Jesse Livermore, an investment wizard declares, “There is only one side to the stock market; and it is not the bull side or the bear side, but the right side.”After giving the jolt of recession, the market is showing signs to recoup its original health. It seems to tell the investors—forget the past and get ready for a bright future. A shrewd investor has begun to see good opportunities for swing trading relating to both the long and short sides of the market. Do not get enmeshed with the barriers of bull and bear, and be concerned with the practical ground realities, watch and study the changes that are happening every day. It is possible to trade without clinging on to the traditional trend philosophy and do it by the results of your homework.
Stock Trading without a trend is an attainable reality in the present circumstances. Before embarking upon this idea consider the following factors.
- What is your goal and limit for the earnings?
- What amount you are willing to invest? Naturally, this will have the direct bearing on your income. The more you invest, the higher are the chances of your profit or vice versa.
- Any investment involves risk. Investments done during the uncertain times bear more risks. Are you prepared to face such an eventuality?
- You need to be an astute individual to track the trend correctly, and decode about the entry and exit points. The five syllables in these two words will build or break you.
- This is the ideal time to increase your theory knowledge. Read literature on stocks, discuss with other investors, and tackle information available in reliable sources. Make it a point to attend the general body meetings of the companies and seminars on financial topics.
- If you can afford, go for the latest software on investment strategies, provided you know how to interpret the statistical tables and charts in them.
- When you try to catch the trend, you need not trade on day to day basis. You can hold the position for a month or so or for longer duration, say 3-6 months.
- Do not ever think that the individual who sits before the computer for long hours is the most intelligent one. You can decide your business strategy in an hour or less.
- The one thing that you need to be in total control in trading without a trend is your emotions. Invite all suggestions, think over them but do not succumb to temptations.
- Trading without a trend does not mean that you develop a carefree approach and trade on the basis of your whims and fancies. Stick to your style, trade with discipline and be guided by your money management techniques. The difference is that this is a special time in the market, strange developments are happening, and market is trying to adjust to post a bright posture from the darkness of recession. You have more opportunities, both short term and long term.
- Never lose sight of the protective stops. In trading without a trend, this is an important safeguard one must take.
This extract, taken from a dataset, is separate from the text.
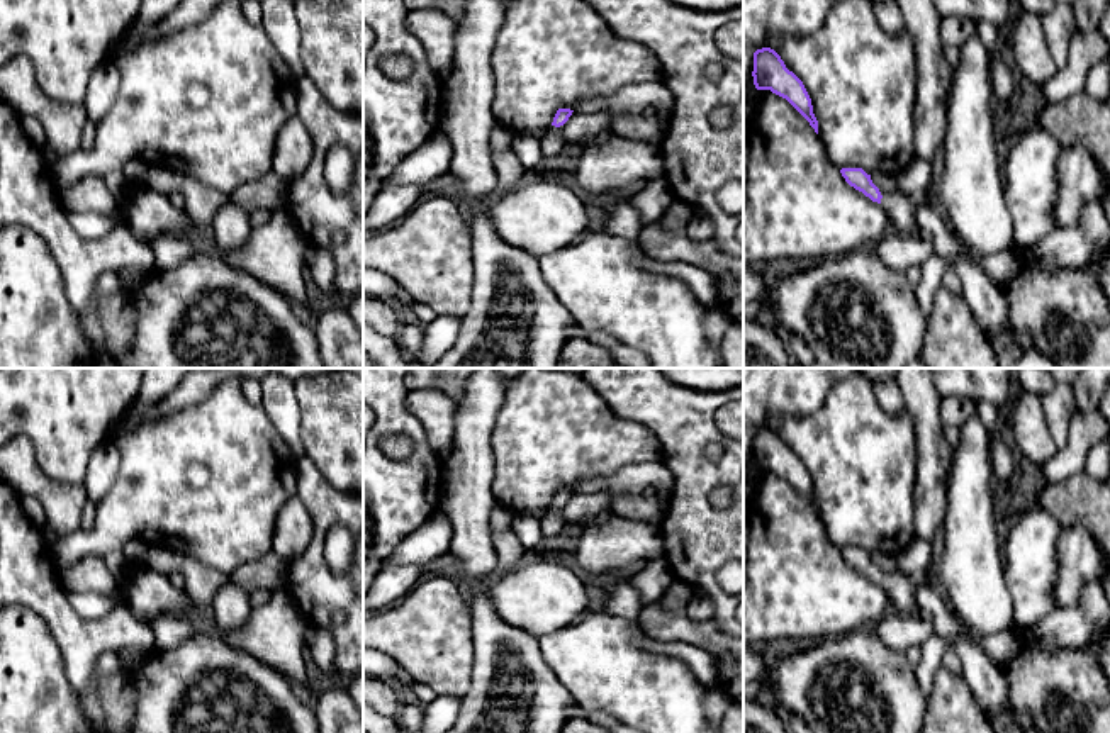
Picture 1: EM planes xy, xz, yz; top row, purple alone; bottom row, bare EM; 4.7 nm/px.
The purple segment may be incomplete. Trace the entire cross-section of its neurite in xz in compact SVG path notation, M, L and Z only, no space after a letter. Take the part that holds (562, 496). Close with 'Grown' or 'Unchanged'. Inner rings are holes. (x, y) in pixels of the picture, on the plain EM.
M558 489L553 497L553 502L552 502L553 507L550 509L548 514L545 514L540 519L540 528L541 528L541 534L543 534L545 543L548 540L555 538L562 531L562 528L565 526L565 519L560 514L560 507L569 501L572 492L574 490L570 490L570 489Z. Grown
- Along with the genuine investors, the market is also crowded with speculators, the Big Fish that try to swallow the Small Fish. The markets all over the world are affected by many events/variables and at times it seems that nothing will work. Stop at such critical junctures and take a break, instead of doing trades in a confused state of mind. Such trades mostly lead to losses.
Your attempt to in share trade at a time when there are no firm trends will most probably land you in a wrong spot. Whether you have the adequate back-up to stand firm and proceed further is the moot question. Be mentally prepared for the eventuality that the market will disobey your finest plans of stock trades.